On Sunday 15 March 2009, you wrote:
Dear Arno,
> I must admit that I also find it hard to understand what this function
> is useful for. Wouldn't you rather want a function that either 1)
> computes confidence intervals for given confidence levels; or 2) tests
> if samples come from the multinomial distribution (similar to a
> Lilliefors test for the normal distribution).
Almost. But not exactly. At Lilliefors you want to decide if it comes from a
specific distribution
namely Gaussian distr.
Here I do calculate the level of confidence at which the samples represent the
true distribution
given that there is a tolerance (confidence interval).

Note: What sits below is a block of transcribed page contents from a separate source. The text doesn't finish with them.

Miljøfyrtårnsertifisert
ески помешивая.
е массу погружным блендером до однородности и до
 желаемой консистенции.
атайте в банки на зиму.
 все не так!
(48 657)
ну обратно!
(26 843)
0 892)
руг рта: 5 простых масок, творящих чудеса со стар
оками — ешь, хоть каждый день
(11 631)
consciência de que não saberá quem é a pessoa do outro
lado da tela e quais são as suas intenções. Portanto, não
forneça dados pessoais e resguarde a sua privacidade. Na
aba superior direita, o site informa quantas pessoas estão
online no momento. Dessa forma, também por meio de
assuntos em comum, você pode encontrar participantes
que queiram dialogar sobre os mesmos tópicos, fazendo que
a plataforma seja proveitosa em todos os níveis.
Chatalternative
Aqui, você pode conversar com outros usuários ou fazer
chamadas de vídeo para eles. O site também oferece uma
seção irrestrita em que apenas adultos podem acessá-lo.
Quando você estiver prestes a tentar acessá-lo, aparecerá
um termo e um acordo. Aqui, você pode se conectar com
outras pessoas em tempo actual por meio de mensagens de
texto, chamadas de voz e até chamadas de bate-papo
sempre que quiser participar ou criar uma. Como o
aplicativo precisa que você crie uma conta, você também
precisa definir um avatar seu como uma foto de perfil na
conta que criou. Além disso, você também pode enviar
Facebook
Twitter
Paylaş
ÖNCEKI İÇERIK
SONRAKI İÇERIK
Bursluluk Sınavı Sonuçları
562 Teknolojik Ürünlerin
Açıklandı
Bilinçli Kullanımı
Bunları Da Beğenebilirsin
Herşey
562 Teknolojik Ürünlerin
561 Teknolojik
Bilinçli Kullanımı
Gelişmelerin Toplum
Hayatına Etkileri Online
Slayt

This the upside down case of the typical excercises at which we want to get the
confidence interval
given the confidence level (and the estimated parameters of the distribution).
But once we accept (lets say at elections) that we have a standard predefined
maximal acceptable error rate in the estimation and we just want to know that
how sure we
can be that the measured proportions are the same as in the
entire population (ie. the expected value and mean of the samples are the same)
we need to do this.
>
> It would help to see an example for which the function provides a
> meaningful solution. The references do not provide such an example as
> their ultimate goal is to determine minimum samples sizes / to validate
> approximate confidence intervals.
The references explain the relationship between samples (N) (from multinomial),
confid interval (CI) and confid levels (CL).
Sisan and Graz presented a much more accurate
solution but since its non-compact solution it was impossible to reformulate
it and express the CL from the other two, I turned to older results.
>
> General suggestions for improvements:
>
> - As Soren pointed out, the help text is hard to understand. Apart of
> the issue with the uncommon objective, it is confusing to use term
> "cell" which has another meaning in Octave programming. I think
> "category" would be better.
Ok.
>
> - You briefly mention that the "agresti_cull" option for
> calculation_type is a modification of the method that is described in
> the corresponding reference. It would be helpful to elaborate this a bit
> more so that it is clear what the option does.
Well, these guys make first an improvement which is mostly based on their
gut feelings than test. Not much explanations.
But recently I got the article (I had only a review from this) will go through
if
find something reasonable.
> - Argument checks help avoiding bugs
Yes. But maybe I should use opt package instead.
This is what we recently talked with Jaroslav.